Mayte Lapresta

El pan (muy) nuestro

Viernes, 08 de Mayo de 2015

¿Qué haríamos sin el pan? Quien más, quien menos, suspira por un pedacito de ese fruto de la combinación de harinas y levadura, entre otros ingredientes, magistralmente horneado. Pero cada vez se le da menos importancia a un alimento de primera (y vaya que sí) necesidad. Mayte Lapresta

Curiosamente, a pesar de la necesidad que supone en nuestro día a día, casi nadie parece querer librar la batalla de hacer un gran pan.

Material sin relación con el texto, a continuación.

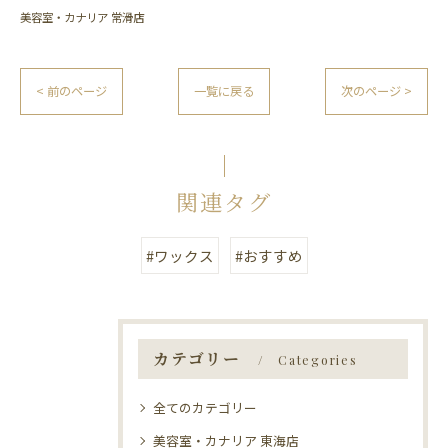
美容室・カナリア 常滑店
< 前のページ
一覧に戻る
次のページ >
関連タグ
#ワックス
#おすすめ
カテゴリー
Categories
全てのカテゴリー
美容室・カナリア 東海店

Discreto y silencioso como ninguno, el pan es sin duda un amigo necesario, de toda la vida, que siempre está ahí pero que nunca destaca ni se convierte en protagonista de la fiesta. Es indispensable pero nadie le organiza una juerga. No cuenta los mejores chistes, no es guapo ni baila encima de la barra. Eso sí, como nos olvidemos de él nos llevamos las manos a la cabeza exclamando: “¡cómo vamos a comer sin pan!”. El pan no se esferifica ni se sirve en plato enorme, pero su aroma despierta pasiones que no solo impiden el triunfo de una dieta con ese picoteo incesante antes, durante y entre platos, sino que llena las calles, las aceras de colas de público ávido por comprarlo… Piensen, ¿hay alguna otra tienda a cuyas puertas se agolpen los clientes para comprar? Sin contar el primer día de rebajas en un gran almacén, la respuesta es no. Y curiosamente, a pesar de la necesidad que supone en nuestro día a día, casi nadie parece querer librar la batalla de hacer un gran pan.

 

Si en la cocina de cada restaurante hay un maestro pastelero y hornos de ultimísima generación, ¿por qué compran el pan precocido? ¿Por qué no dedican tiempo a diseñar levaduras, buscar la masa madre perfecta, fermentar con esmero y hornear suavemente? Bien es cierto que han desembarcado maestros artesanos que nutren a nuestra bien nutrida restauración de panes honorables, pero aun así, sigue siendo el hermano mediano, ese del que dan por hecho que no protestará. Un día, el pan se liará la manta a la cabeza y se irá de casa. Huirá por la noche, dejando las mañanas vacías sin tostadas recién hechas, los mediodías muertos con huevos fritos y su yema intacta rodeados de ojipláticos hambrientos buscando una cuchara para atacar la esfera amarilla. Ese día las meriendas de los niños estarán vendidas a la bollería industrial y los quesos llorarán solitarios en las bandejas. Ese día llegará y, como diría mi abuela, yo no quiero vivir para verlo.